Work instruction 1. In the passage on living with Fabry disease, which two patient advocacy organizations are named as among the first?
Work instruction 2. Pick up the passage on living with Fabry disease after its final sentence and continue writing it.

--- Document segment Enclosed Below ---

Tim Nelson confirms the feelings of isolation: “When I was a kid, it was hard for me to do anything. If friends were going out to the park or something, I couldn't do it because I could only be out there maybe five, 10 minutes, and all of a sudden, you know, I hurt. I didn’t do a whole lot with friends because of the disease.
For many patients, the only other people they knew with Fabry were in their family.
“Growing up I knew I had Fabry, but it was just because Dad and my sister Sarah had it,” explained Stephanie. “Once I got to kindergarten and first grade I realized that we were a little bit different, but we had each other to lean on and Fabry was just something we learned how to deal with.”
The establishment of the first patient advocacy organizations including the Fabry Support and Information Group and the National Fabry Disease Foundation together with the very first opportunities for patients to meet with other patients in person represent pivotal moments in the experience of living with Fabry. The dawn of the internet age made it even easier for patient and caregivers to access information and to connect with others. Over the years, we also have supported many efforts to build broader awareness of Fabry among healthcare providers and at-risk families and communities. Together, these actions have transformed the emotional experience of living with Fabry for many families. Both online and in person, patients now can access many opportunities to reach out for information or support or to share experiences with other families.
Sarah offers a perspective on the very personal need to be your own advocate: “Growing up with Fabry disease, a big aspect of it has been advocacy. From a young age, we would have to go in every single year to all of our school teachers and tell them: ‘Okay, my name is Sarah. I have Fabry disease, and this is how it affects me A, B, and C, and if I start to feel this way, this is what would help me.’ So, advocacy has been a very large aspect of being, learning to be confident in yourself, and being able to feel like you can use your voice to speak of how you’re feeling.”

--- End of Enclosed Document segment ---
--- Given information Enclosed Below ---

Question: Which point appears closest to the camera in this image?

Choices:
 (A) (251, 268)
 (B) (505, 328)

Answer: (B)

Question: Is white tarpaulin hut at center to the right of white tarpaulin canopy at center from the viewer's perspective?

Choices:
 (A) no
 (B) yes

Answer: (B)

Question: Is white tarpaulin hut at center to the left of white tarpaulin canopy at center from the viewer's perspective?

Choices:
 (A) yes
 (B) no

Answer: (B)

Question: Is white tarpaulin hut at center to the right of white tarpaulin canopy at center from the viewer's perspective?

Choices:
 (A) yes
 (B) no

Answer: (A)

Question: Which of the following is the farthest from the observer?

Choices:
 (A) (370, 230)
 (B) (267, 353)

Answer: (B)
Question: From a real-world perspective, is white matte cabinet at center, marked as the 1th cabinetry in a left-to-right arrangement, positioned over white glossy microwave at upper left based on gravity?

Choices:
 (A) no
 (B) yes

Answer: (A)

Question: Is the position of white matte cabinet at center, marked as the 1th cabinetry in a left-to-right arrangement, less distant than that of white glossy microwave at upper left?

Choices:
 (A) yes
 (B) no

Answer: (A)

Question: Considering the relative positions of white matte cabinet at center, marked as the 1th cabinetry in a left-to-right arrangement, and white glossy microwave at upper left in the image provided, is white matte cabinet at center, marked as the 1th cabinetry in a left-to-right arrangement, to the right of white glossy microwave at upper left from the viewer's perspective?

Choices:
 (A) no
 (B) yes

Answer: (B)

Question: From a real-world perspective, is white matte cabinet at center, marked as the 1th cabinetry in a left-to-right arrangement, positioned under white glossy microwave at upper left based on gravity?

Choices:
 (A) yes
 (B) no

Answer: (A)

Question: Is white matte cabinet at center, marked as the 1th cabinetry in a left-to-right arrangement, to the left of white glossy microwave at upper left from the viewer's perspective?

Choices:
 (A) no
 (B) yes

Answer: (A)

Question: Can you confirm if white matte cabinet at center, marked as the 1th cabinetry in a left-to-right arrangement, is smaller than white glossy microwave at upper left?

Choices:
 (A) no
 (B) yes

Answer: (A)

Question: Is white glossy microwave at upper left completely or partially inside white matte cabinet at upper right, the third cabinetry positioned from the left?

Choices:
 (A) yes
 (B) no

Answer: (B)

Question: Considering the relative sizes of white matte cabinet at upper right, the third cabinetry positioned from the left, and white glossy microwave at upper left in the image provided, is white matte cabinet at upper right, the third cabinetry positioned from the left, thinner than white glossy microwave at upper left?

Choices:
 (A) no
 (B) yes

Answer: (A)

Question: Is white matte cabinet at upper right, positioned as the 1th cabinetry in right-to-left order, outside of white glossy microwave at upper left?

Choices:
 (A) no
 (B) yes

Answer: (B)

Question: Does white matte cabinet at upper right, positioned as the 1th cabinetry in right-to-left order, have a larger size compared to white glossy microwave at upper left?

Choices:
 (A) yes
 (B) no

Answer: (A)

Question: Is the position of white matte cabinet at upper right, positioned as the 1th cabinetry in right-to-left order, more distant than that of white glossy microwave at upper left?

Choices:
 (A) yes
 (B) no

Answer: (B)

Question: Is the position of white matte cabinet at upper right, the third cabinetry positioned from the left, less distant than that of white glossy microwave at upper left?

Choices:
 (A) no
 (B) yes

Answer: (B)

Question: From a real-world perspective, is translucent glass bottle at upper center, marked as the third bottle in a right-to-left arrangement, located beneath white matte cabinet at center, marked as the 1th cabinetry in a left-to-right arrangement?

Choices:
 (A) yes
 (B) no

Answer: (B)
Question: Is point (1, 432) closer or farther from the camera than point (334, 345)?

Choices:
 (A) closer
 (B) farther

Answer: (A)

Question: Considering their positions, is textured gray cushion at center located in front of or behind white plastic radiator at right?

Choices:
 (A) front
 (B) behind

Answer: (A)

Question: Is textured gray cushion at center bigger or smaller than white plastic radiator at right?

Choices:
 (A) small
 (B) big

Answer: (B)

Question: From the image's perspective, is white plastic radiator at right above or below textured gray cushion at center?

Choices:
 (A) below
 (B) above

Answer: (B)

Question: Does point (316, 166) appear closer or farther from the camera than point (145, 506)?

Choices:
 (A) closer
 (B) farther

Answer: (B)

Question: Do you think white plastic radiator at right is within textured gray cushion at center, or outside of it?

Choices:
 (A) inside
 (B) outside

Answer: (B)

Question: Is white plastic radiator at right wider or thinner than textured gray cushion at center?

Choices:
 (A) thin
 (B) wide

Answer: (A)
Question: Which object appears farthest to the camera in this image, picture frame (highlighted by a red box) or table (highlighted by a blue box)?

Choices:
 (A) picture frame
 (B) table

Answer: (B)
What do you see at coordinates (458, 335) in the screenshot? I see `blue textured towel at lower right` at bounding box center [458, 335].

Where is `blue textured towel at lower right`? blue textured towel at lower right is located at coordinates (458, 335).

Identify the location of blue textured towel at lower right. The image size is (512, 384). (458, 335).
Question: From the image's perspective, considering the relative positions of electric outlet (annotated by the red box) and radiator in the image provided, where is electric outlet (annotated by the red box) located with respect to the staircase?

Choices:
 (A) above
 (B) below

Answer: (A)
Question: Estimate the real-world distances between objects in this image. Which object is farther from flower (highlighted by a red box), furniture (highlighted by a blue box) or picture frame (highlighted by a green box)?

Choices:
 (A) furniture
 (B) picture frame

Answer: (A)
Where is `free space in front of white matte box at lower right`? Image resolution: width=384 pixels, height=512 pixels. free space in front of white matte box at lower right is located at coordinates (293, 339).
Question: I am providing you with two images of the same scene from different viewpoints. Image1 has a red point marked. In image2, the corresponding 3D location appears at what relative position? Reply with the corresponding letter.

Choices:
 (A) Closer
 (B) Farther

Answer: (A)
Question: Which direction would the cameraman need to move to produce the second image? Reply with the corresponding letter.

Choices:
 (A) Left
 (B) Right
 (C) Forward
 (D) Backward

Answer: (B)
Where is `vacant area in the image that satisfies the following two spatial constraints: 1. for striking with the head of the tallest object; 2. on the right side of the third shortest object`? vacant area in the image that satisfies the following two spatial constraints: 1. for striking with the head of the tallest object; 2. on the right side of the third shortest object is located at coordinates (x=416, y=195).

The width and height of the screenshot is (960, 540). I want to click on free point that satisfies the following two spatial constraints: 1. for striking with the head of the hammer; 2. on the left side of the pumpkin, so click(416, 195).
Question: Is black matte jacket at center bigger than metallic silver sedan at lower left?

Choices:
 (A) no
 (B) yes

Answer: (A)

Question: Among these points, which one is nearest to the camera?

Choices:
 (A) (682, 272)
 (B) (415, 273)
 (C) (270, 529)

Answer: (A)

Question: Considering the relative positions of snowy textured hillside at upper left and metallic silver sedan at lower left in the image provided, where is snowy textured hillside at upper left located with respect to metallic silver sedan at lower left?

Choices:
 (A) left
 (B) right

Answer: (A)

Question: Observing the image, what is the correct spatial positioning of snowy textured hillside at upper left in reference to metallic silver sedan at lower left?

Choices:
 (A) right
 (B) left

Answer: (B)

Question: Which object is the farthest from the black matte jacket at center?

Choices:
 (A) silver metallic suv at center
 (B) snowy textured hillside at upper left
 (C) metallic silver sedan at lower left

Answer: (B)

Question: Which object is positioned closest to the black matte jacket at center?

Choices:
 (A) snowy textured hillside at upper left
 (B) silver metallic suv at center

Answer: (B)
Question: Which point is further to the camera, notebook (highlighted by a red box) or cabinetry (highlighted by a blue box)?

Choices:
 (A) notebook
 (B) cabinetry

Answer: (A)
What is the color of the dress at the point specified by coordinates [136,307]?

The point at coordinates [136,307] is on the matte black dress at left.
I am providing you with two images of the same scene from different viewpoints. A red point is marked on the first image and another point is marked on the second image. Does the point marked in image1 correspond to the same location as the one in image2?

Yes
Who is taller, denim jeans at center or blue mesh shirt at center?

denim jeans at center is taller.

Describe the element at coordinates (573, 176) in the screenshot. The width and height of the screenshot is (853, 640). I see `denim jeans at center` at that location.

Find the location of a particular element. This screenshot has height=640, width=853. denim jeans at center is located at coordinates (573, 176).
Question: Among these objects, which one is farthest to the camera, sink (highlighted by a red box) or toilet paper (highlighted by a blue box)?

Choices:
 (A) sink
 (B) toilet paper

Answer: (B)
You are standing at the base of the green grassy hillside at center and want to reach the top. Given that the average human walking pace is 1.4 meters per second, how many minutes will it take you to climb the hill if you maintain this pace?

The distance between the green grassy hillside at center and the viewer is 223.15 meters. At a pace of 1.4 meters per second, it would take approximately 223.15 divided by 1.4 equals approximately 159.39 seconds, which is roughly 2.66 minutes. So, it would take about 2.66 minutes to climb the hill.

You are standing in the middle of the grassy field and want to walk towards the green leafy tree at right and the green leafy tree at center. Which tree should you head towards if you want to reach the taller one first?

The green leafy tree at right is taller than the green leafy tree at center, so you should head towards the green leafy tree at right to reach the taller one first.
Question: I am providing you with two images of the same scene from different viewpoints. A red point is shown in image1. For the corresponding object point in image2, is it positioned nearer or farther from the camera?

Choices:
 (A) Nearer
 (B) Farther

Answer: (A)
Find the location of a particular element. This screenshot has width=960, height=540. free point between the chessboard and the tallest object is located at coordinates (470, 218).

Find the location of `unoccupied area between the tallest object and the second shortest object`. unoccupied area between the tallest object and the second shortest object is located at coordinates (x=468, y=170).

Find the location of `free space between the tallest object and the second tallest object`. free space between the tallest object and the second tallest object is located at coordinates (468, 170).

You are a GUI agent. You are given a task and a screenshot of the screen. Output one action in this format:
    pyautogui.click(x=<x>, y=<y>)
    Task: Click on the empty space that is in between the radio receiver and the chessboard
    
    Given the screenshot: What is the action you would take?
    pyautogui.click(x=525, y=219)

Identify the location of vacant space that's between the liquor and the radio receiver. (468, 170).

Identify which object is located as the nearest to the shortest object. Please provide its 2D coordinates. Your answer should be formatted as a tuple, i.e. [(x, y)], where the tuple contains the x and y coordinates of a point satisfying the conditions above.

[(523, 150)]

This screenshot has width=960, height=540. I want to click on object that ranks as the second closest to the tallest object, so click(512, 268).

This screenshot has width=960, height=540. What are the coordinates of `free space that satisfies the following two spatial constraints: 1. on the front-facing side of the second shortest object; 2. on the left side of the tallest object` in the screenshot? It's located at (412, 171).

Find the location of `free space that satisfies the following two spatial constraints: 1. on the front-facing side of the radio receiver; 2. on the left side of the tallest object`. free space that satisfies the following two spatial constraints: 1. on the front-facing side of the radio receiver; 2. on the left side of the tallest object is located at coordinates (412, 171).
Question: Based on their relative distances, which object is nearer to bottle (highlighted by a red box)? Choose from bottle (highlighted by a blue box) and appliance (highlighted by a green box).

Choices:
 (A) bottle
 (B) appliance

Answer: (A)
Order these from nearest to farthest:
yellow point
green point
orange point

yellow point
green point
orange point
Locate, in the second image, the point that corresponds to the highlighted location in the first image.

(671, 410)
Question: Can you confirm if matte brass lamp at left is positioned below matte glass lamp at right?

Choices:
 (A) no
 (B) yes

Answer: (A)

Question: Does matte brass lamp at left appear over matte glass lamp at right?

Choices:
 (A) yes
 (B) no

--- End of Enclosed Given information ---

Task response 1. The Fabry Support and Information Group and the National Fabry Disease Foundation.

Task response 2.
Focusing on the long term
Specialists in the treatment of Fabry at every level highlight the change in counseling patients about the future. Today, clinicians play a vital role in helping patients plan for their futures. Dr. Desnick notes that many clinicians have now expanded their focus on patient management to include strategies in life-planning and balancing a full range of work and family responsibilities. He also notes many encouraging advances in understanding of Fabry in women, a focus that was not fully appreciated previously.
“We have gone from a period when patients with a diagnosis went home with little hope to one where they can now instantly access information, connect with other patients and families and participate in clinical research. As research continues, you can certainly feel the optimism among both patients and clinicians. There is certainly reason to believe that progress will continue,” Dr. Desnick concluded.
Dr. Robert Desnick and the Nelson family were compensated for their time in development of this article.